La prochaine décennie sera remplie de défis : plus de 425 millions de dollars seront investis au cours des 10 prochaines années par la STQ pour bonifier son réseau et répondre encore mieux aux besoins de l’ensemble des Québécois. La somme est considérable, mais la compétence et la passion des employés seront encore plus importantes pour la réalisation des nombreux projets qui découleront des investissements.

« Les prochaines années seront excitantes à la STQ, mentionne Alexandre Lavoie, porte-parole de la STQ. Nos employés, basés aux quatre coins du Québec, mettront leur compétence à profit pour relever des défis passionnants. Nous aurons également besoin de plusieurs nouveaux matelots, mécaniciens et autres employés pour nous aider à réaliser nos objectifs. » Des postes seront affichés en ce sens sur le site traversiers.com

QSL est présente de Terre-Neuve à Chicago en passant par Québec.

25 000 affectations de pilotage en 2018

L’achalandage est aussi à la hausse à l’Administration de pilotage des Laurentides (APL). Cette société d’État fédérale fournit des services de pilotage maritime dans le fleuve Saint-Laurent afin d’assurer la sécurité de la navigation. En 2018, elle a réalisé près de 25 000 affectations de pilotage, une hausse de près de 10% par rapport à l’année précédente. 

«Les capitaines qui arrivent des quatre coins du monde connaissent bien leur navire, mais ils ne connaissent pas la géographie locale et les défis de navigation du Saint-Laurent qui a beaucoup de courant, de hauts fonds, de trafic et de brouillard, alors nous leurs assignons des pilotes », explique le capitaine Alain Richard, directeur, sécurité et efficacité maritimes, APL. 

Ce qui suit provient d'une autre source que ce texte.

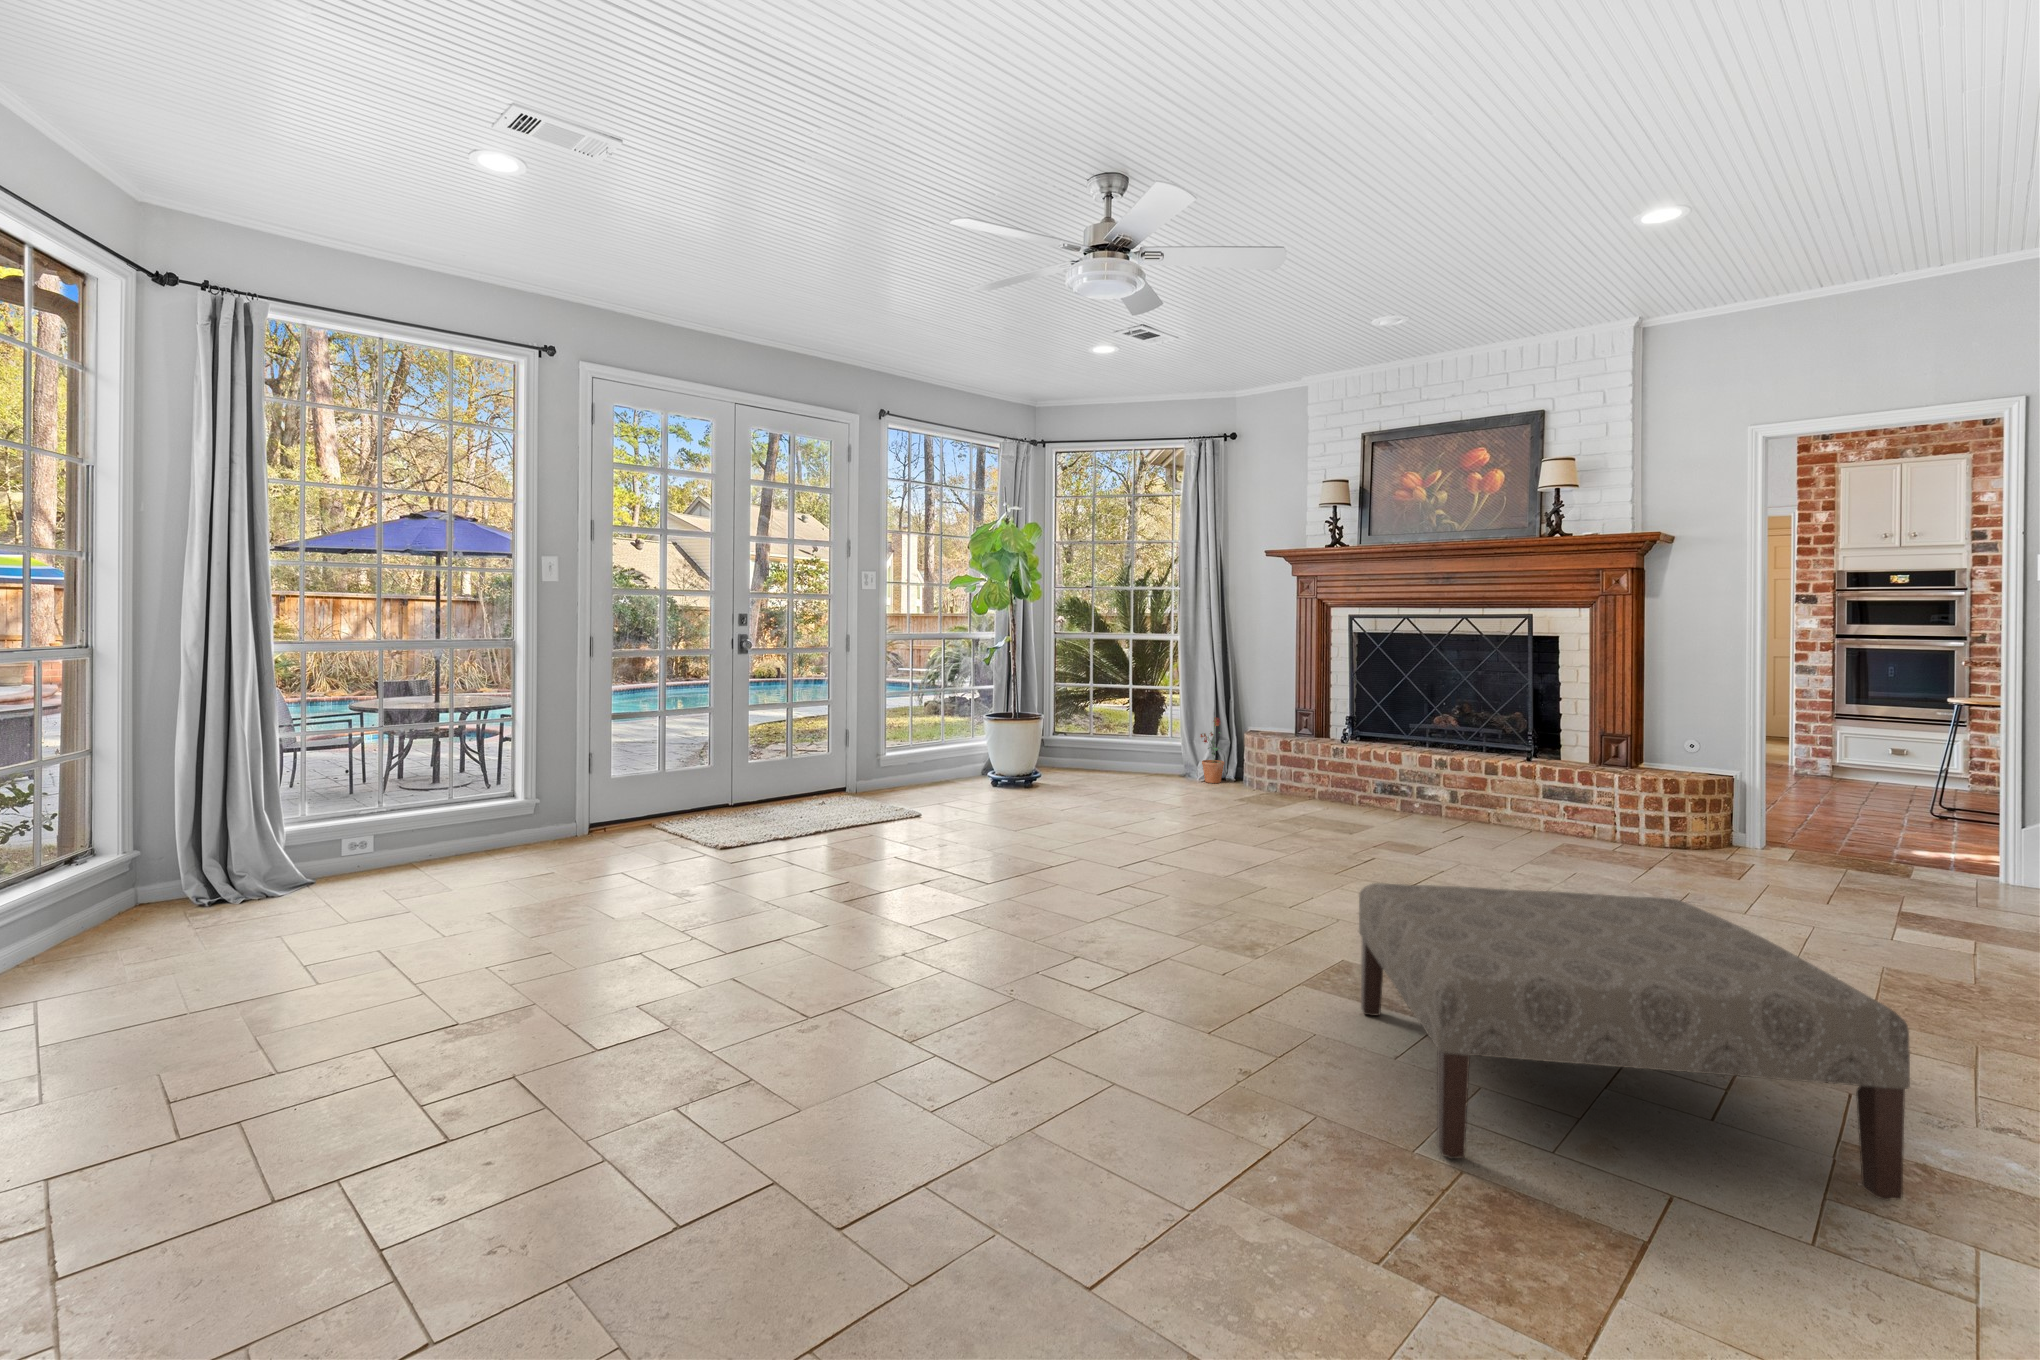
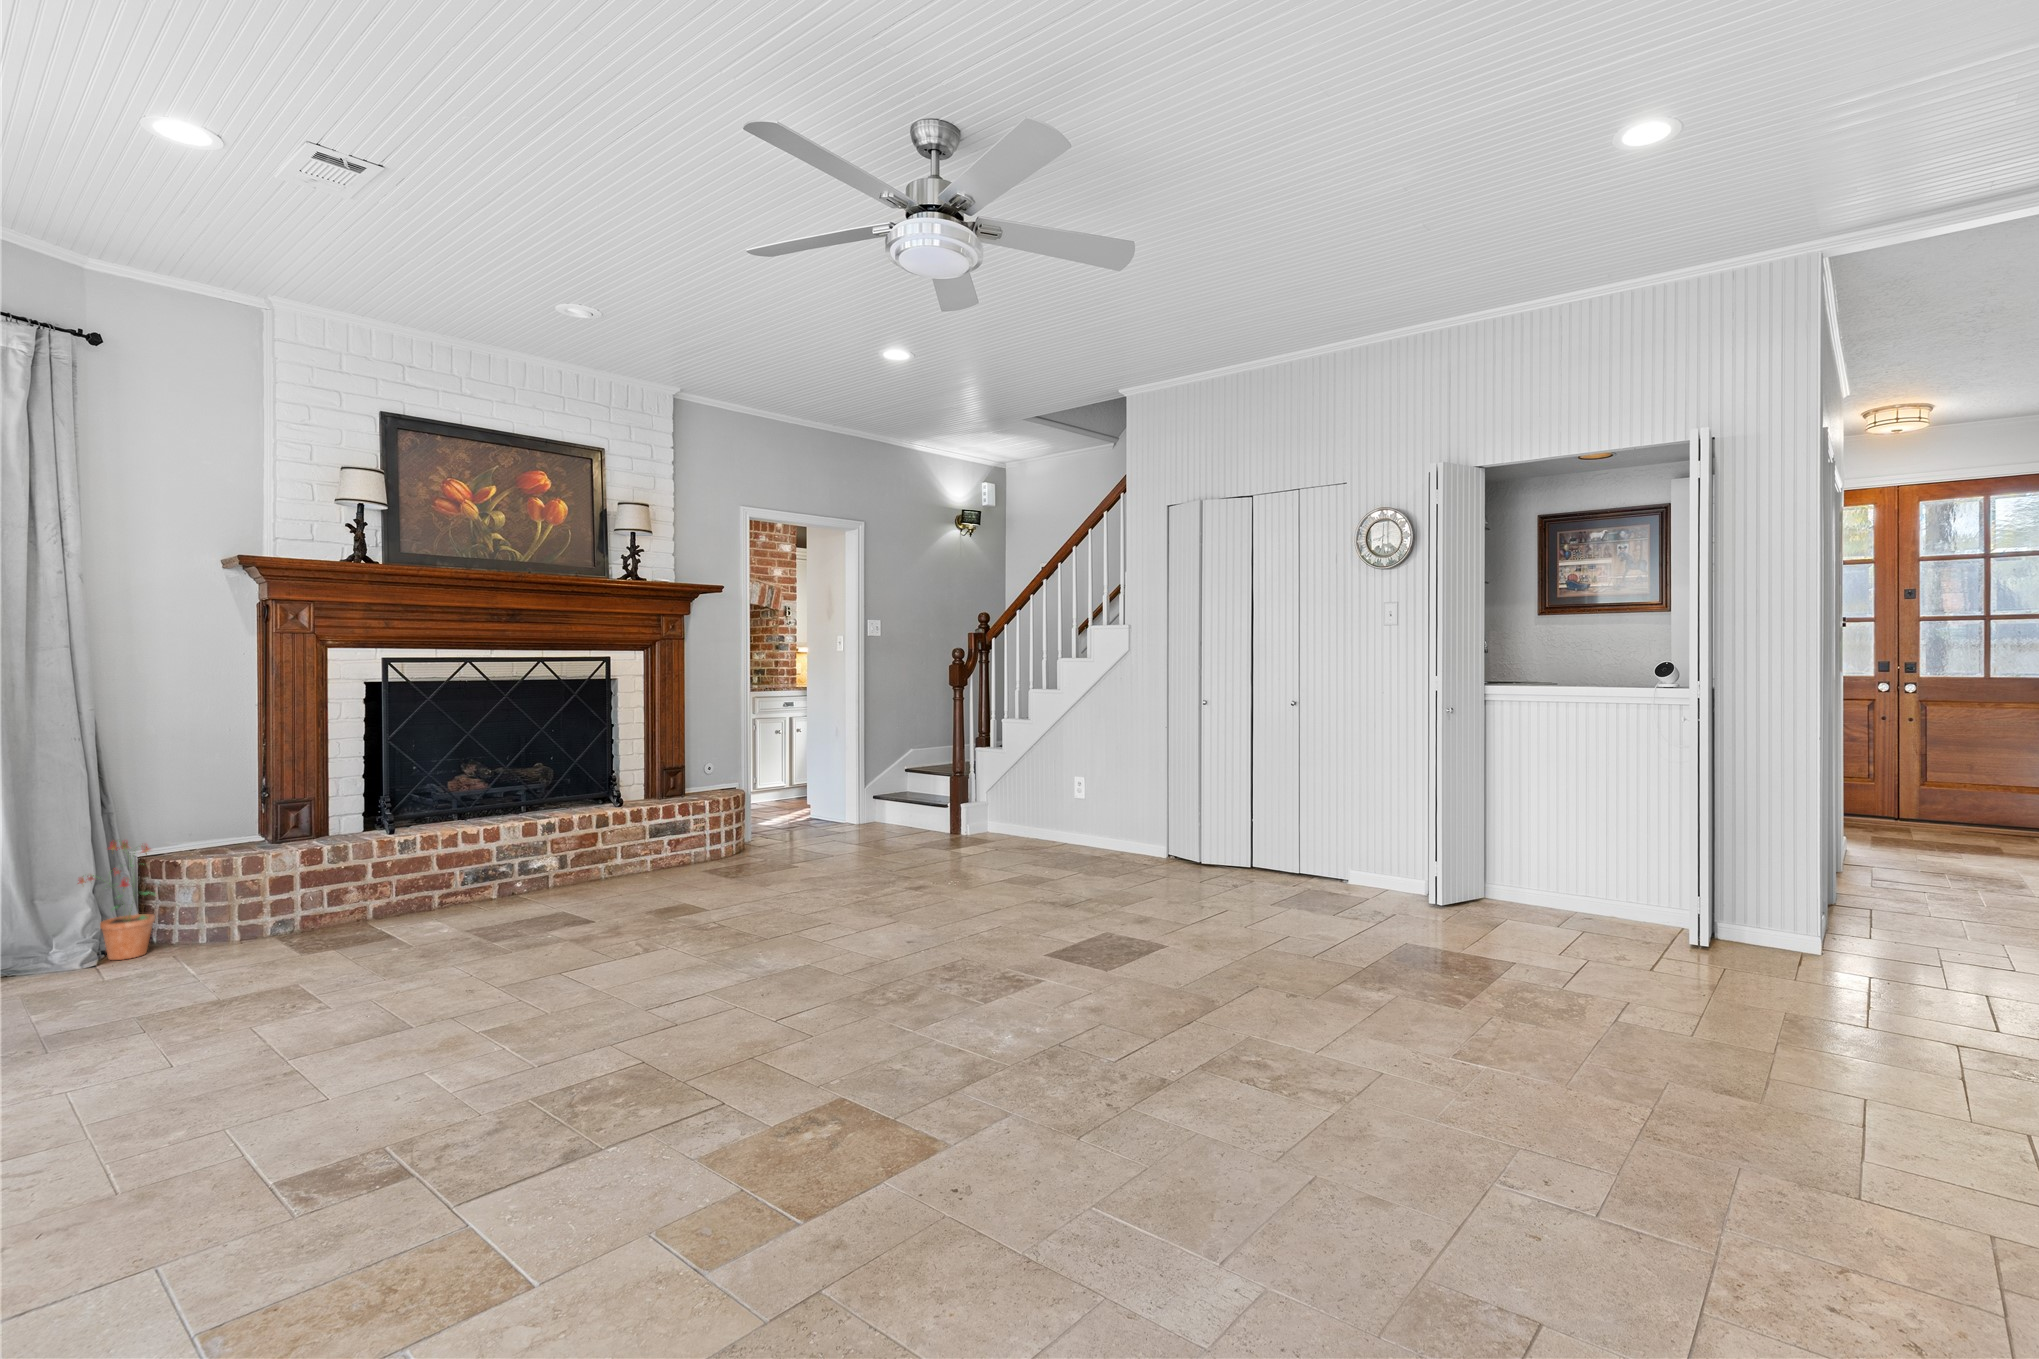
ottoman: present [1359,883,1910,1200] -> none [1186,823,1430,967]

Trois pilotes se succèdent pour prendre le contrôle du navire des Escoumins à Saint-Lambert. Le tout, sans que le navire ne s’arrête!

Les bateaux de croisière de plus de 100 mètres de long doivent aussi se prêter au jeu. «Nous affectons deux pilotes à bord parce que c’est plus complexe à naviguer», précise Alain Richard. Pour réaliser ce travail, APL peut compter sur près de 200 pilotes. 

Présence tout le long de la Voie maritime 

La carte des terminaux opérés par QSL s’étend de Saint-Jean de Terre-Neuve à Chicago, porte d’entrée pour le marché du Midwest. Pas moins de 20 millions de tonnes sont manutentionnées chaque année dans ces 30 terminaux par les 1300 employés de l’entreprise québécoise démarrée il y a 40 ans.

«Nous avons la plus grande présence du fleuve Saint-Laurent aux Grands Lacs», indique Robert Bellisle, président et chef de la direction de QSL. 

L’entreprise est notamment à Québec, dernier port en eau profonde du corridor Saint-Laurent/Grands Lacs. «Nous y réalisons beaucoup de transbordement pour que la marchandise puisse continuer sa route sur de plus petits navires dans les Grands Lacs, ou sur de plus gros pour aller vers l’océan Atlantique», précise-t-il. 

QSL a également un département d’ingénierie pour développer des innovations technologiques afin de permettre à ses clients de relever différents défis logistiques.